**What this task involves**
Please reproduce every line of the material below word for word, leaving out the pictures.
══ Records ══
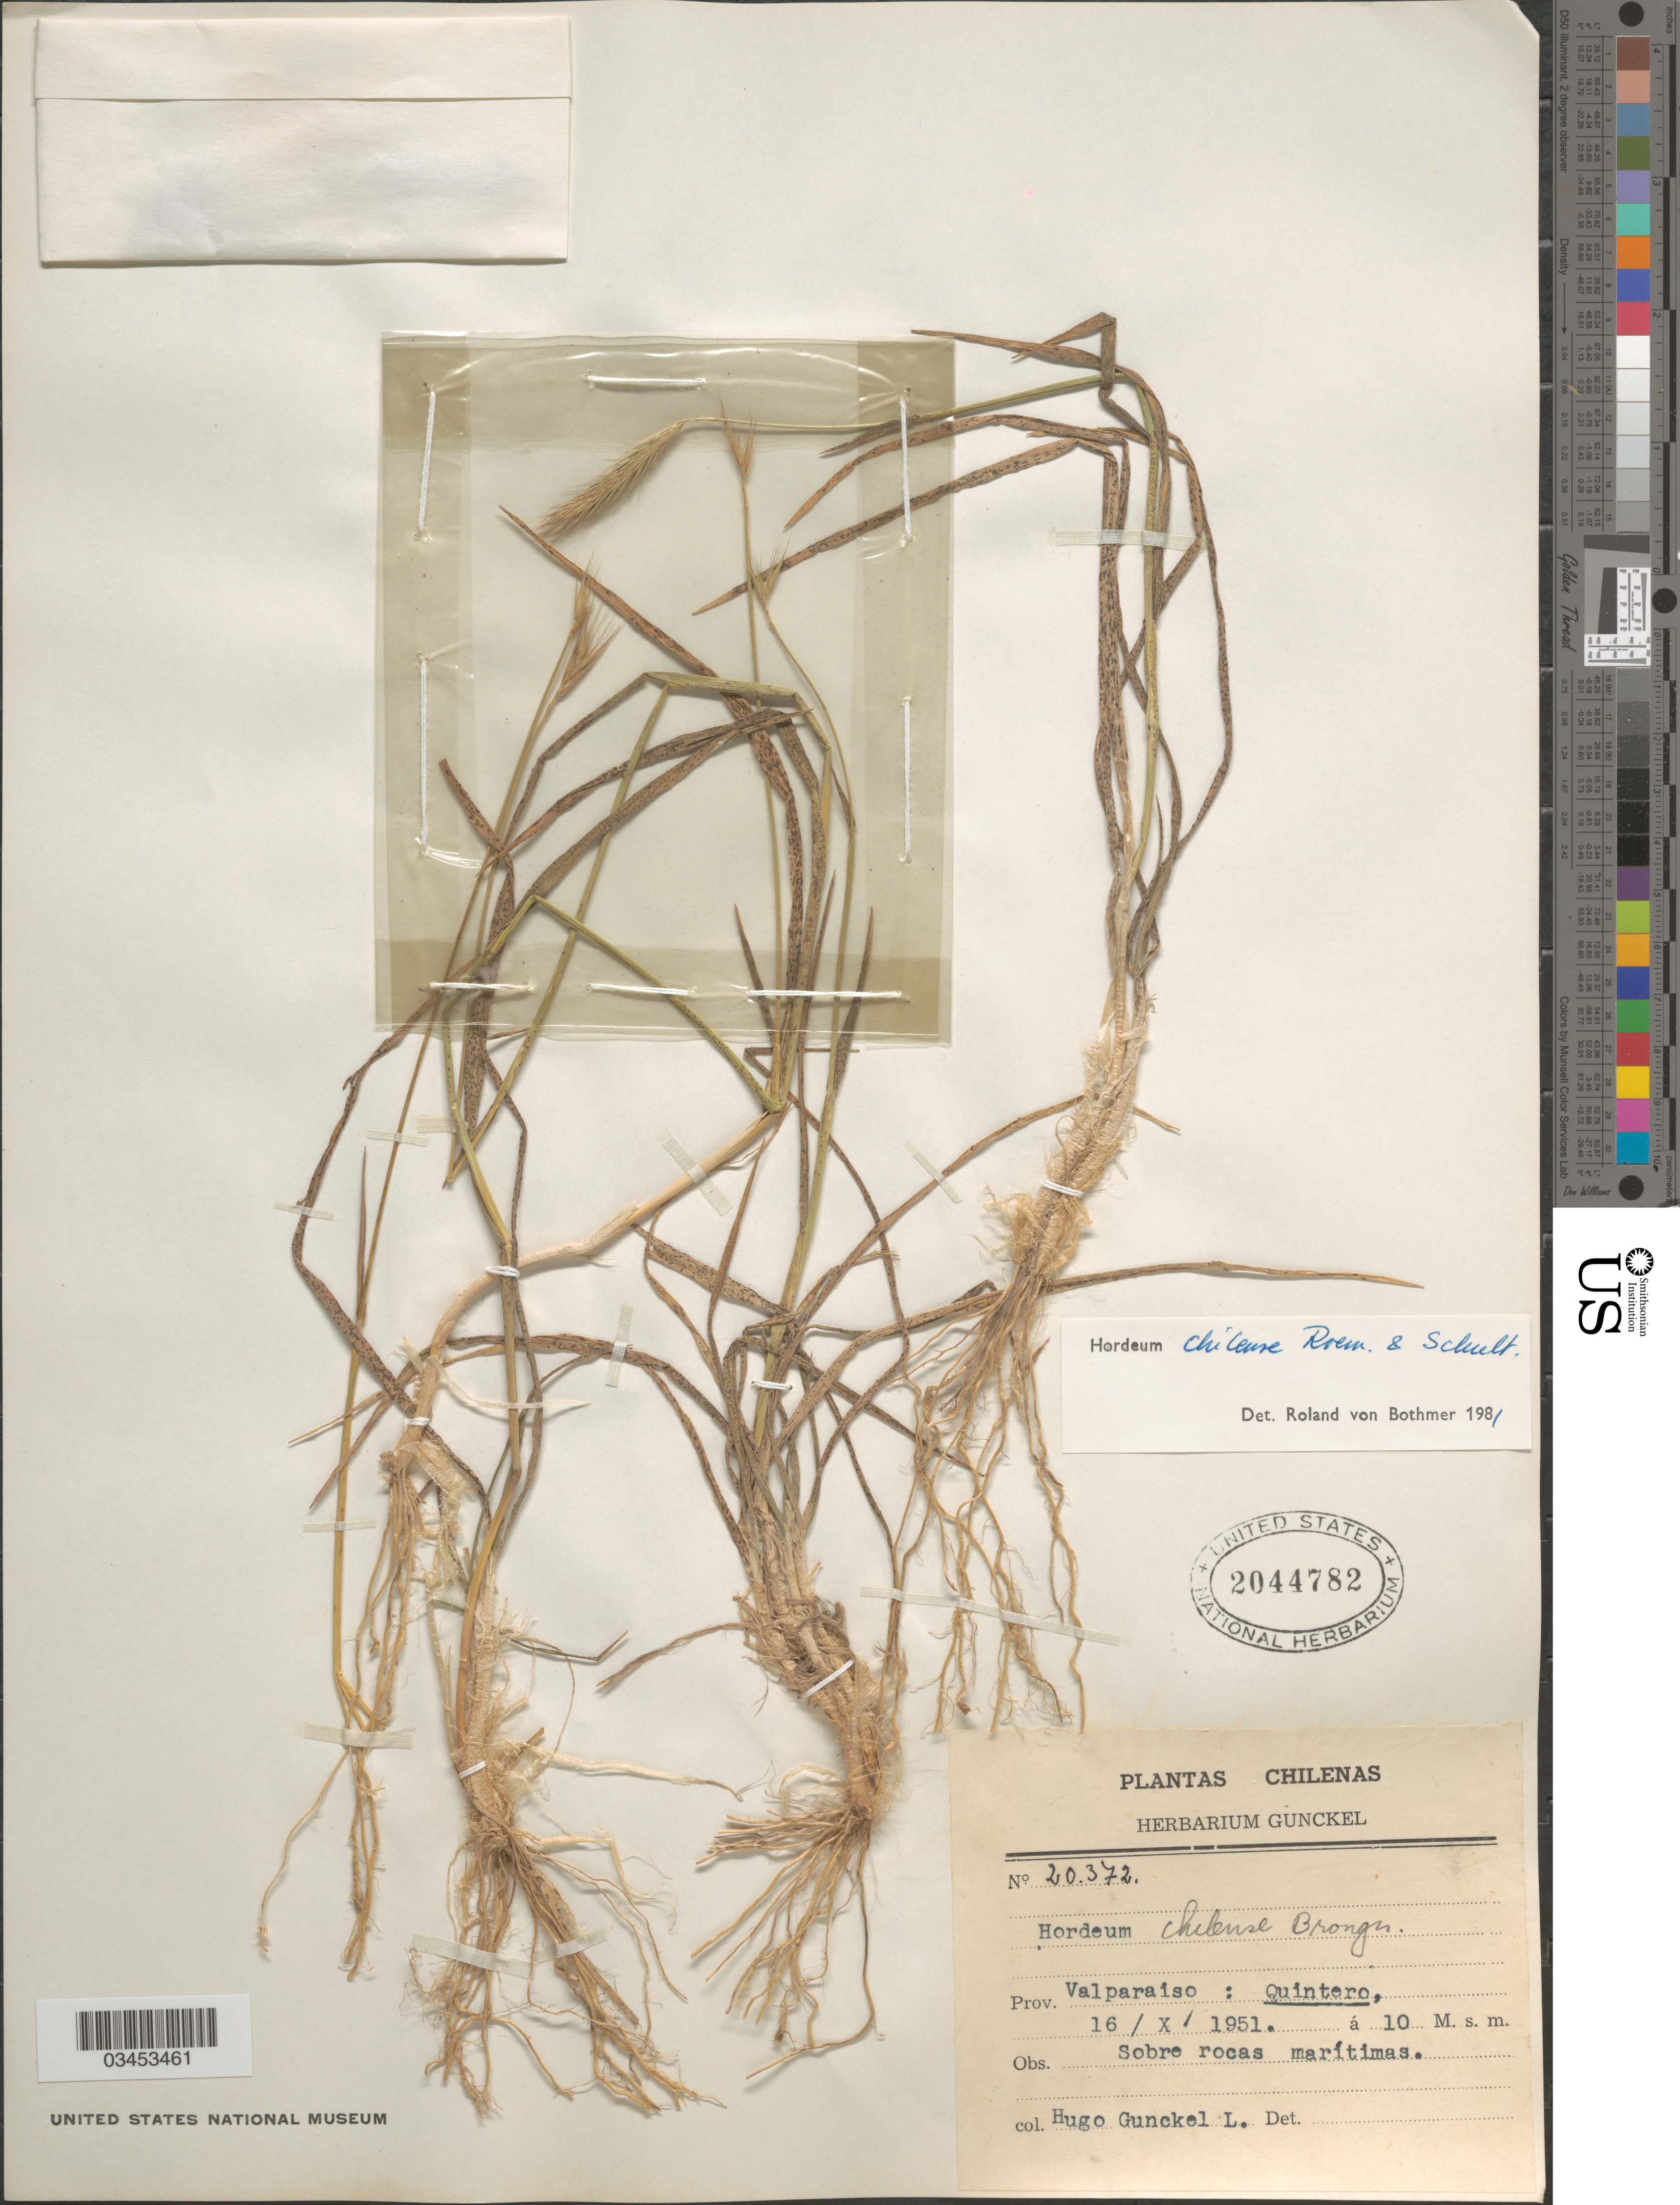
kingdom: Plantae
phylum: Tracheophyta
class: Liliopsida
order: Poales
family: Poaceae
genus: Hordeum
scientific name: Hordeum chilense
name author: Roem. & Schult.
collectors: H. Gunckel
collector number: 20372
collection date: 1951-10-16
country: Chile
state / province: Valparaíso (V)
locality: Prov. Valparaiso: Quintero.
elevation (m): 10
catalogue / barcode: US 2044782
═══
**Expected answer**
kingdom: Plantae
phylum: Tracheophyta
class: Liliopsida
order: Poales
family: Poaceae
genus: Hordeum
scientific name: Hordeum chilense
name author: Roem. & Schult.
collectors: H. Gunckel
collector number: 20372
collection date: 1951-10-16
country: Chile
state / province: Valparaíso (V)
locality: Prov. Valparaiso: Quintero.
elevation (m): 10
catalogue / barcode: US 2044782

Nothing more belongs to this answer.